[Data extracted from a collection]
----
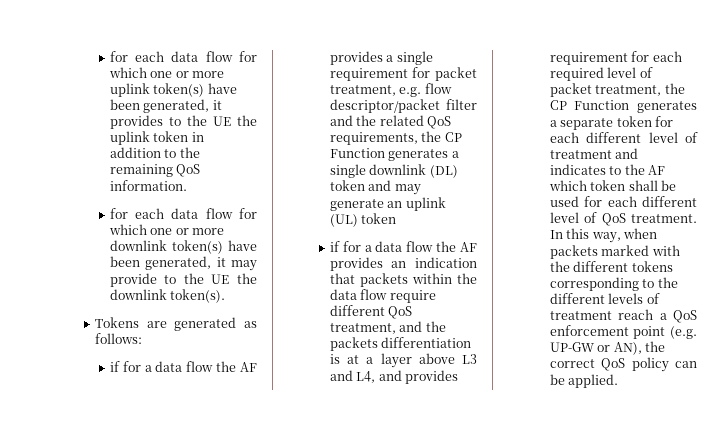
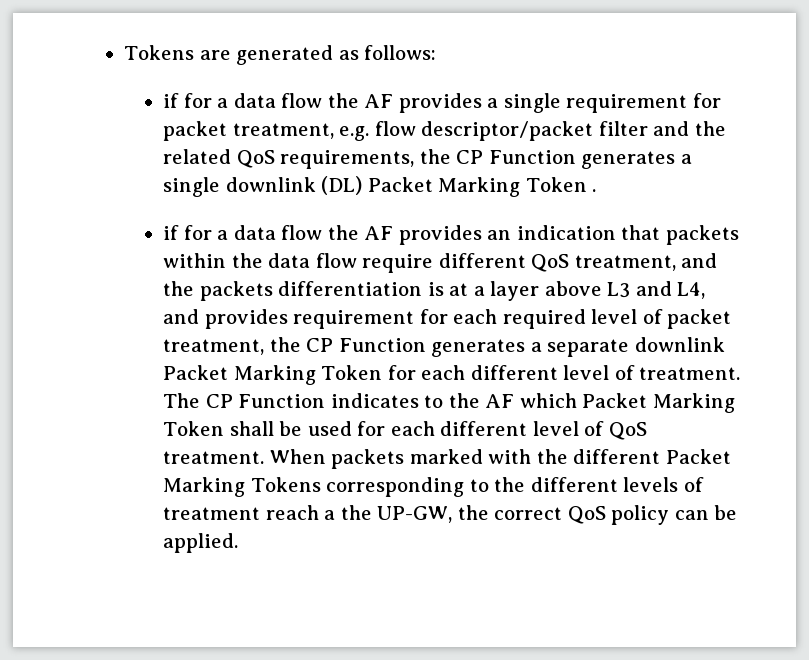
[109,51,257,62] [108,67,225,78] [109,83,237,97] [109,99,222,113] [109,115,257,129] [109,131,204,145] [109,147,200,158] [109,164,201,177] [109,180,187,191] [109,208,257,219] [108,224,225,235] [109,240,257,254] [109,256,257,271] [109,273,257,287] [109,289,226,303] for each data flow for which one or more uplink token(s) have been generated, it provides to the UE the uplink token in addition to the remaining QoS information. // for each data flow for which one or more downlink token(s) have been generated, it may provide to the UE the downlink token(s). // -> (124, 52) none
[329,180,421,195] [329,197,446,211] [329,213,397,227] token and may generate an uplink (UL) token -> [367,177,597,197] Packet Marking Token .
[616,116,674,127] [549,132,698,143] [549,148,639,159] token for each different level of treatment and -> [634,337,725,352] [162,365,741,385] [162,393,326,408] downlink Packet Marking Token for each different level of treatment. The CP Function
[590,180,626,191] token -> [582,393,735,413] [162,421,224,436] Packet Marking Token
[549,228,658,243] In this way, when -> [269,449,326,464] When
[631,261,673,272] tokens -> [665,449,731,464] [162,477,321,497] Packet Marking Tokens
[673,310,697,323] [549,325,697,339] [549,342,642,355] QoS enforcement point (e.g. UP-GW or AN), -> [340,505,453,523] the UP-GW,

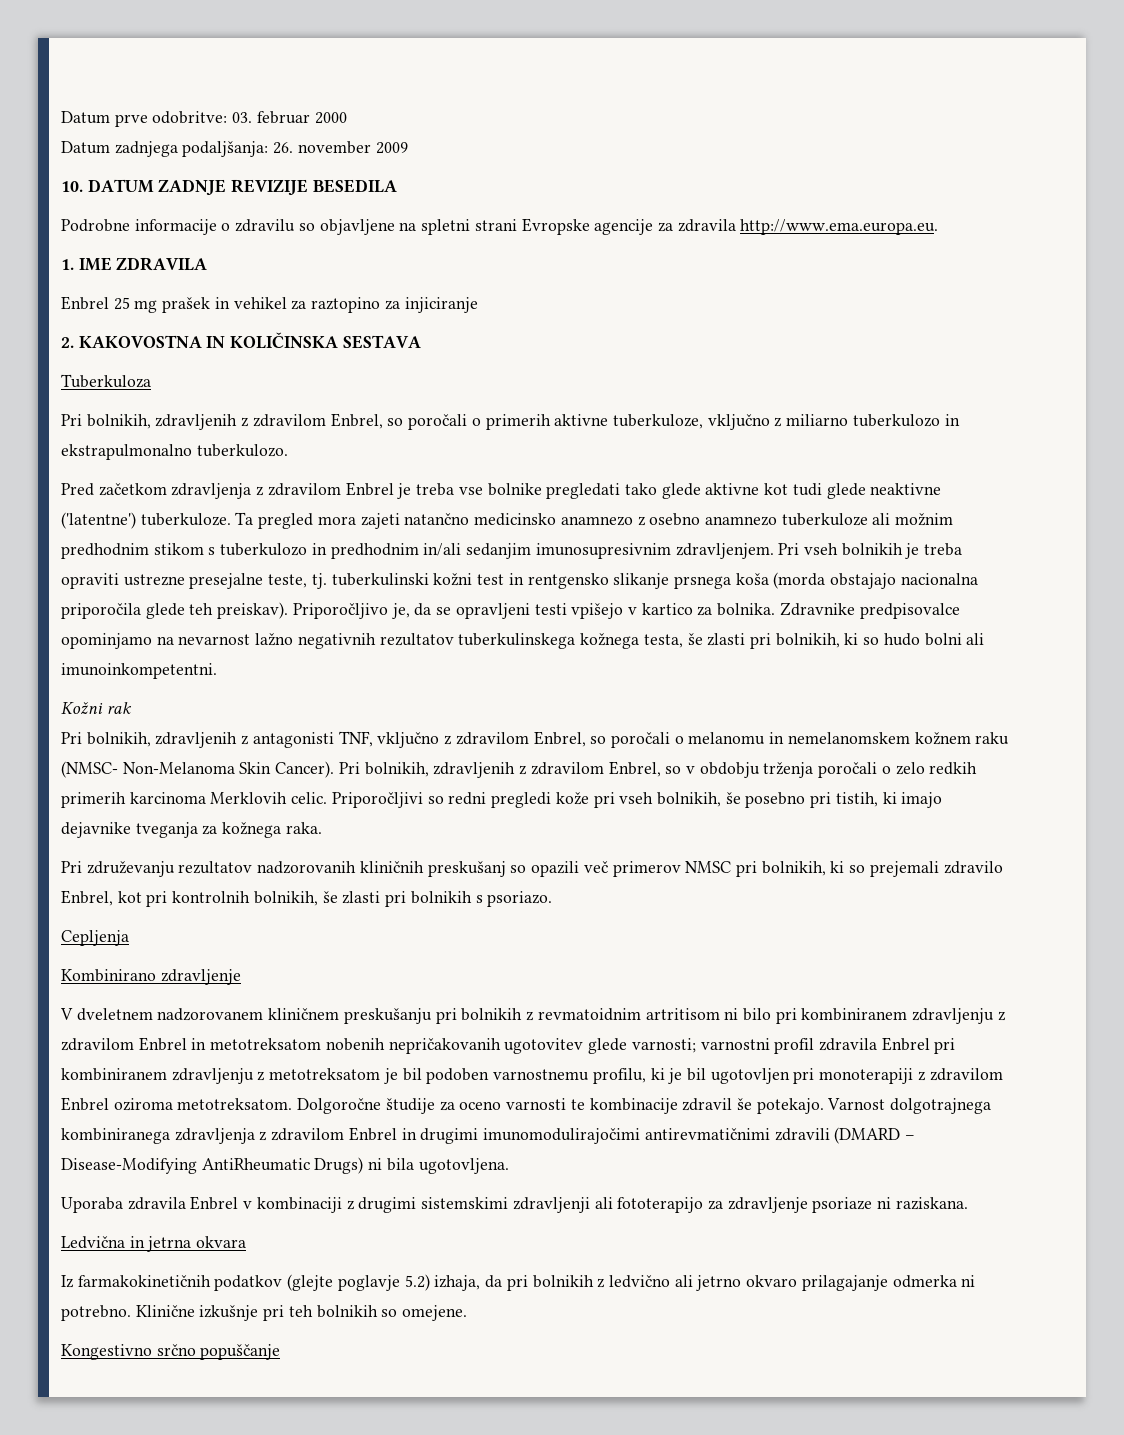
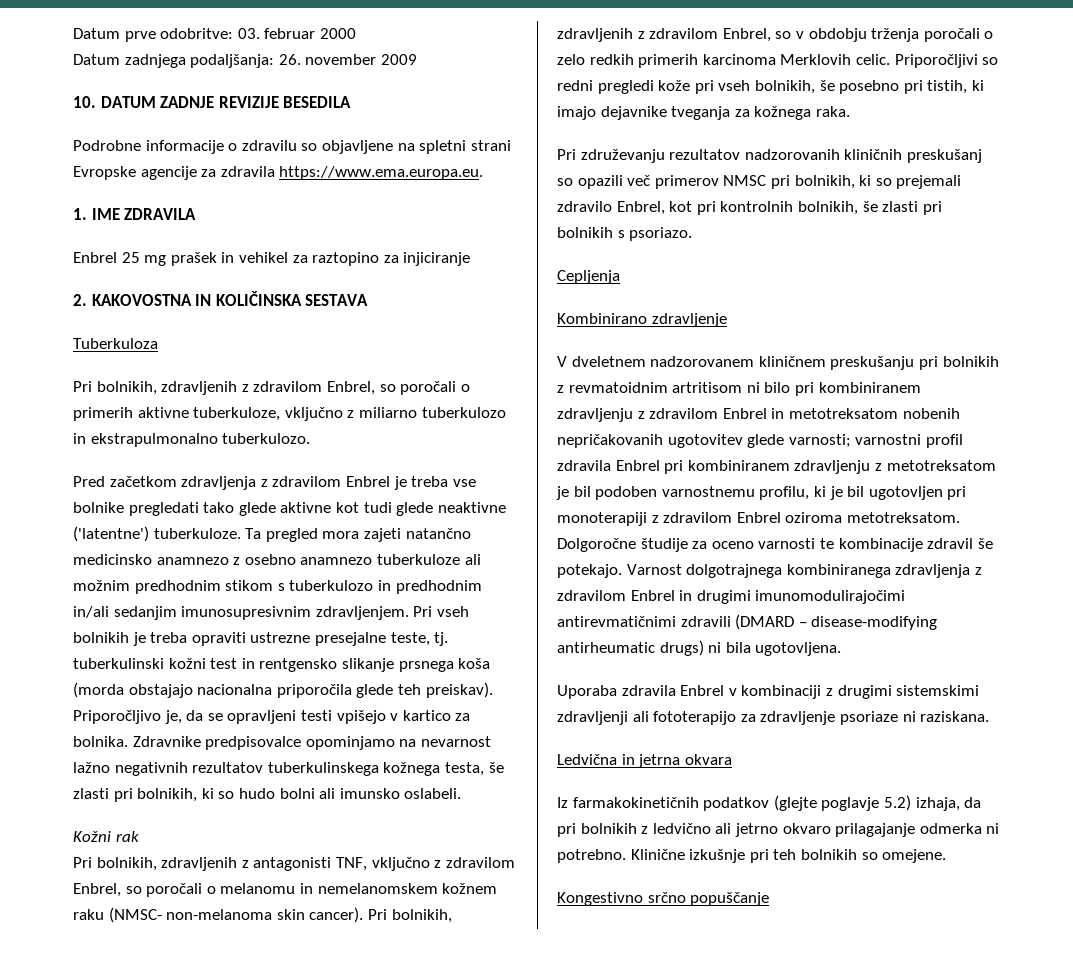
[740,219,939,235] http://www.ema.europa.eu. -> [279,166,484,180] https://www.ema.europa.eu.
[61,663,217,679] imunoinkompetentni. -> [339,788,462,799] imunsko oslabeli.
[122,761,335,778] Non-Melanoma Skin Cancer). -> [166,907,364,923] non-melanoma skin cancer).
[61,1157,364,1174] Disease-Modifying AntiRheumatic Drugs) -> [811,616,938,630] [557,640,704,656] disease-modifying antirheumatic drugs)

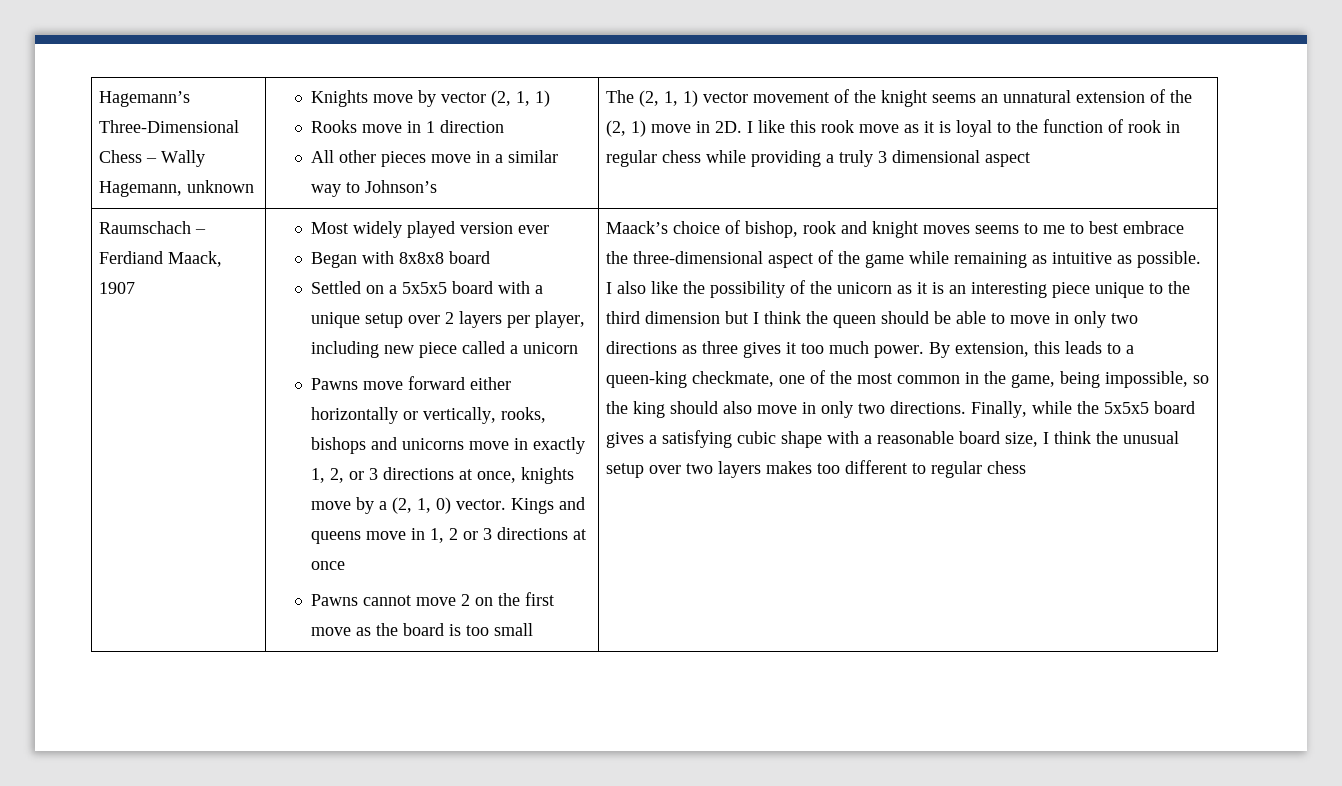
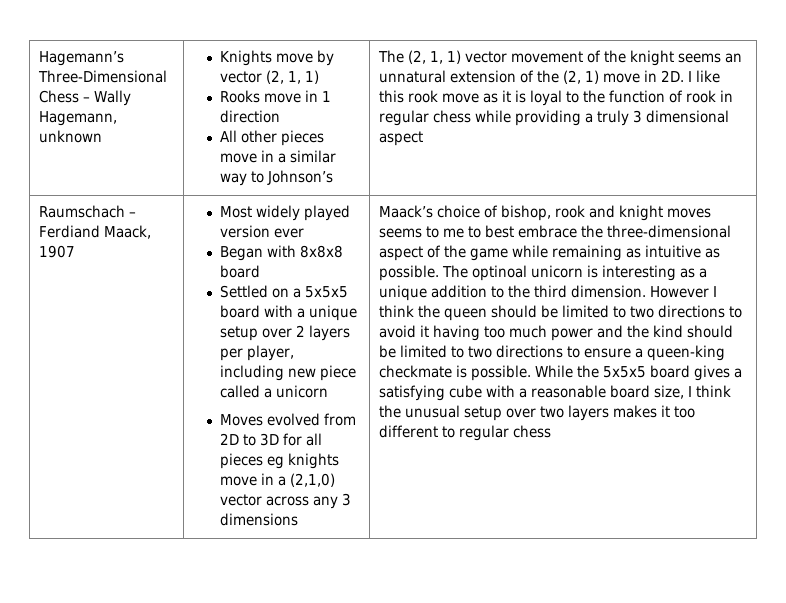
[311,376,512,390] [311,407,547,424] [311,437,586,454] [311,467,575,484] [311,497,586,514] [311,527,587,544] [311,561,346,570] [311,592,555,606] [311,623,534,636] Pawns move forward either horizontally or vertically, rooks, bishops and unicorns move in exactly 1, 2, or 3 directions at once, knights move by a (2, 1, 0) vector. Kings and queens move in 1, 2 or 3 directions at once // Pawns cannot move 2 on the first move as the board is too small -> [219,413,356,426] [219,433,322,446] [219,453,339,469] [219,473,335,487] [219,493,351,509] [219,513,298,526] Moves evolved from 2D to 3D for all pieces eg knights move in a (2,1,0) vector across any 3 dimensions
[606,280,1145,298] I also like the possibility of the unicorn as it is an interesting piece unique -> [441,265,707,281] [378,285,487,301] The optinoal unicorn is interesting as a unique addition
[645,311,749,324] dimension but -> [570,285,709,298] dimension. However
[956,311,1139,328] [606,341,1135,358] [606,370,1210,388] [606,401,1073,418] able to move in only two directions as three gives it too much power. By extension, this leads to a queen-king checkmate, one of the most common in the game, being impossible, so the king should also move in only two directions. Finally, while -> [561,305,742,318] [378,325,733,341] [378,345,725,361] [378,365,573,381] limited to two directions to avoid it having too much power and the kind should be limited to two directions to ensure a queen-king checkmate is possible. While
[737,431,823,448] cubic shape -> [448,385,482,398] cube
(813, 467) none -> [660,405,670,417] it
----
Try it: List every line in the records above that contains the word "Marking".

Solution for this exercise:
[329,180,421,195] [329,197,446,211] [329,213,397,227] token and may generate an uplink (UL) token -> [367,177,597,197] Packet Marking Token .
[616,116,674,127] [549,132,698,143] [549,148,639,159] token for each different level of treatment and -> [634,337,725,352] [162,365,741,385] [162,393,326,408] downlink Packet Marking Token for each different level of treatment. The CP Function
[590,180,626,191] token -> [582,393,735,413] [162,421,224,436] Packet Marking Token
[631,261,673,272] tokens -> [665,449,731,464] [162,477,321,497] Packet Marking Tokens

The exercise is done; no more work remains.